Working data:
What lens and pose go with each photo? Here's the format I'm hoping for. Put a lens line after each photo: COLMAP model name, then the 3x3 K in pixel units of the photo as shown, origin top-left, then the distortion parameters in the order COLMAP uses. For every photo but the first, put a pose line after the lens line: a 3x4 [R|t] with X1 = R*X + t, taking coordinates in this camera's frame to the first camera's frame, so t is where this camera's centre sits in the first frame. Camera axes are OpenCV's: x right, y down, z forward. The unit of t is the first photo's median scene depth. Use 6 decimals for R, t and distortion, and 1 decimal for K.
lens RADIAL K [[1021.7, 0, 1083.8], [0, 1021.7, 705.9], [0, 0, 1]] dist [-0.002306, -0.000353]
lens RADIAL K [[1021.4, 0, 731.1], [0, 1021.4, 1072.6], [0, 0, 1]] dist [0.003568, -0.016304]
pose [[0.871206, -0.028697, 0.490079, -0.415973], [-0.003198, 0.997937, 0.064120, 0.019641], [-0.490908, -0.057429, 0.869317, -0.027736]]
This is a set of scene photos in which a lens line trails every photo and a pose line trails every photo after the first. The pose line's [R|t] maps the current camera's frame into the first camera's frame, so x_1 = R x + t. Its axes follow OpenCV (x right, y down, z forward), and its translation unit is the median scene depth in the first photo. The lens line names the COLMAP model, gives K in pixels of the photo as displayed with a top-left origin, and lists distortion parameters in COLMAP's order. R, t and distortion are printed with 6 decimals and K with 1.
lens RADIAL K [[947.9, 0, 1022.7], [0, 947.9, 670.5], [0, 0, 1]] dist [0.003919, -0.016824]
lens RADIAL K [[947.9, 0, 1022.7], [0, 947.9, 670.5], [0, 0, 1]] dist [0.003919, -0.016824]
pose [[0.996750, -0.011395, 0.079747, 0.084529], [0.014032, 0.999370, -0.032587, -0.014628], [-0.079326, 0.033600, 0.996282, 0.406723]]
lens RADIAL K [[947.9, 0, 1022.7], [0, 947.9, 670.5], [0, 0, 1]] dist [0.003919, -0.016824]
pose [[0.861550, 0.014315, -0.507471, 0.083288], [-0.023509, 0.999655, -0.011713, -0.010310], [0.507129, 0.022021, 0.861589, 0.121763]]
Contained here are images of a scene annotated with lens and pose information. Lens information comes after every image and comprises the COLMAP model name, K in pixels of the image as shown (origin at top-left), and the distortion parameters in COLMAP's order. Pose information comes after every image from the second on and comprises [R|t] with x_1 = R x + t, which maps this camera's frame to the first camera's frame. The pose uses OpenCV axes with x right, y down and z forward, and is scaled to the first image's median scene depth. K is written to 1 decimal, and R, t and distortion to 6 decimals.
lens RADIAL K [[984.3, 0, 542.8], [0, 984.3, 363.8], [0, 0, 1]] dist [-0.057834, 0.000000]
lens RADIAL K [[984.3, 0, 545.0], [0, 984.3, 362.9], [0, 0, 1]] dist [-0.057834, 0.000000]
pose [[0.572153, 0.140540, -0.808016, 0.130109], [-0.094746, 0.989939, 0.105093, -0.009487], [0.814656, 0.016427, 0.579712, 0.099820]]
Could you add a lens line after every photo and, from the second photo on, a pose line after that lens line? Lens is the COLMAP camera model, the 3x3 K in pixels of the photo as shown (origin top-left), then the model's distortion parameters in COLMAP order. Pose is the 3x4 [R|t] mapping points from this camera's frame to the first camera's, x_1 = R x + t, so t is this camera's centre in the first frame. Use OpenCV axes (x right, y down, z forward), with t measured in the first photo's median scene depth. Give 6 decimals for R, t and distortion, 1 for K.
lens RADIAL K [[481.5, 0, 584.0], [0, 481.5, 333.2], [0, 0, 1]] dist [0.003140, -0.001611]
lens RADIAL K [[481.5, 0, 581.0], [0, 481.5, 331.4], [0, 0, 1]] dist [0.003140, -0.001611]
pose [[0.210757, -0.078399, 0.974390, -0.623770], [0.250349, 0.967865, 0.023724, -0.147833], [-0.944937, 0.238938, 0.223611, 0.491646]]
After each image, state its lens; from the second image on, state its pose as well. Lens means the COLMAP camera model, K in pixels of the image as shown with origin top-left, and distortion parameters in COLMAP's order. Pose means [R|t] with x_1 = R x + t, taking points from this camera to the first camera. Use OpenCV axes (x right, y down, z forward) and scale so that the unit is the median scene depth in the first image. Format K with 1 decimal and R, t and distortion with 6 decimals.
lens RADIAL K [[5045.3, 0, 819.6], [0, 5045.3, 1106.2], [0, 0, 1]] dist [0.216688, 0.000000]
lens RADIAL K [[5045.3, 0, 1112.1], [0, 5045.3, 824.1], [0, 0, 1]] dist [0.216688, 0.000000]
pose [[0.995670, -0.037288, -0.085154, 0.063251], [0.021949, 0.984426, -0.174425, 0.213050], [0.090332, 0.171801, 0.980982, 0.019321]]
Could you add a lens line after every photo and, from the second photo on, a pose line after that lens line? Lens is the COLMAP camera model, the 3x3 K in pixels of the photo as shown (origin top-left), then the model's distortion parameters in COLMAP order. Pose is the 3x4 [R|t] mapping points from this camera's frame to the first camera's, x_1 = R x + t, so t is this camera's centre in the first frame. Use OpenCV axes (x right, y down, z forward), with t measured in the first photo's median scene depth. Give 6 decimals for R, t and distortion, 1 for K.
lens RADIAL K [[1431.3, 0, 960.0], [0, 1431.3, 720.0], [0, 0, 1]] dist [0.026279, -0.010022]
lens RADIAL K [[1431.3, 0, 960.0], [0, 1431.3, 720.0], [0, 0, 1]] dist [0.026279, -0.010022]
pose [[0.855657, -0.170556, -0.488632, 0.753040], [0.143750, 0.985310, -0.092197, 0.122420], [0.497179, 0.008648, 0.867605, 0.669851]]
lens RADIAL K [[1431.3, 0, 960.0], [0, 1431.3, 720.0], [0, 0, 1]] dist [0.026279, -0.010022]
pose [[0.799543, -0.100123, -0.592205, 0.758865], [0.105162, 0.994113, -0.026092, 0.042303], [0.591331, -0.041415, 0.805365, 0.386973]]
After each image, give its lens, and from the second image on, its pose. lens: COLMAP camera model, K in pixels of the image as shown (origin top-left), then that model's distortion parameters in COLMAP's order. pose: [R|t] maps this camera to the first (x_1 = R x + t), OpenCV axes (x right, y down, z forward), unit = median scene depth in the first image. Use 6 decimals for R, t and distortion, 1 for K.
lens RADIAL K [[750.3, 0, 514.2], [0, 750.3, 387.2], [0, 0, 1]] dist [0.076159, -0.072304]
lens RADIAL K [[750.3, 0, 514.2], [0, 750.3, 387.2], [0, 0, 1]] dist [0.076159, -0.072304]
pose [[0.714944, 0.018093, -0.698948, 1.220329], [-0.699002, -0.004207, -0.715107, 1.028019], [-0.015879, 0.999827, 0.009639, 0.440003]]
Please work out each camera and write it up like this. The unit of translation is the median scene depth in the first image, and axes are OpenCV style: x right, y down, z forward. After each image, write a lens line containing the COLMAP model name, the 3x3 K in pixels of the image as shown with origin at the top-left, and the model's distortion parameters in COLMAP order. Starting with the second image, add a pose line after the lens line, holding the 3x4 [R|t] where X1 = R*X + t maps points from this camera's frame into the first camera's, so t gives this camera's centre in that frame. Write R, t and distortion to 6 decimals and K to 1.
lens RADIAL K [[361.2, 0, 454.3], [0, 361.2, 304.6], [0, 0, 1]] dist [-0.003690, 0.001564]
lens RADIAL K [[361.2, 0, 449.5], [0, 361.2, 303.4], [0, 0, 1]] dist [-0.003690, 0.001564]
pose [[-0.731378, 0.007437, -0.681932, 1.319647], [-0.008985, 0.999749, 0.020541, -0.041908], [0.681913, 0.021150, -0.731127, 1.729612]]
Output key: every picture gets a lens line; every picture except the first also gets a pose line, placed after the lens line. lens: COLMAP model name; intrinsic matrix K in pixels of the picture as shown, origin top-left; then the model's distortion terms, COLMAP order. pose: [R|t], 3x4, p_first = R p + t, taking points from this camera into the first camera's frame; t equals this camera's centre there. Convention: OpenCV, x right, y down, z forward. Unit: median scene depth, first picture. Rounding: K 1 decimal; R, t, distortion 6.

Task to complete:
Retype the data from its very first line down to and including the line that contains "-0.057429, 0.869317, -0.027736]]". Keep every character the same.

Answer to this problem:
What lens and pose go with each photo? Here's the format I'm hoping for. Put a lens line after each photo: COLMAP model name, then the 3x3 K in pixel units of the photo as shown, origin top-left, then the distortion parameters in the order COLMAP uses. For every photo but the first, put a pose line after the lens line: a 3x4 [R|t] with X1 = R*X + t, taking coordinates in this camera's frame to the first camera's frame, so t is where this camera's centre sits in the first frame. Camera axes are OpenCV's: x right, y down, z forward. The unit of t is the first photo's median scene depth. Use 6 decimals for R, t and distortion, and 1 decimal for K.
lens RADIAL K [[1021.7, 0, 1083.8], [0, 1021.7, 705.9], [0, 0, 1]] dist [-0.002306, -0.000353]
lens RADIAL K [[1021.4, 0, 731.1], [0, 1021.4, 1072.6], [0, 0, 1]] dist [0.003568, -0.016304]
pose [[0.871206, -0.028697, 0.490079, -0.415973], [-0.003198, 0.997937, 0.064120, 0.019641], [-0.490908, -0.057429, 0.869317, -0.027736]]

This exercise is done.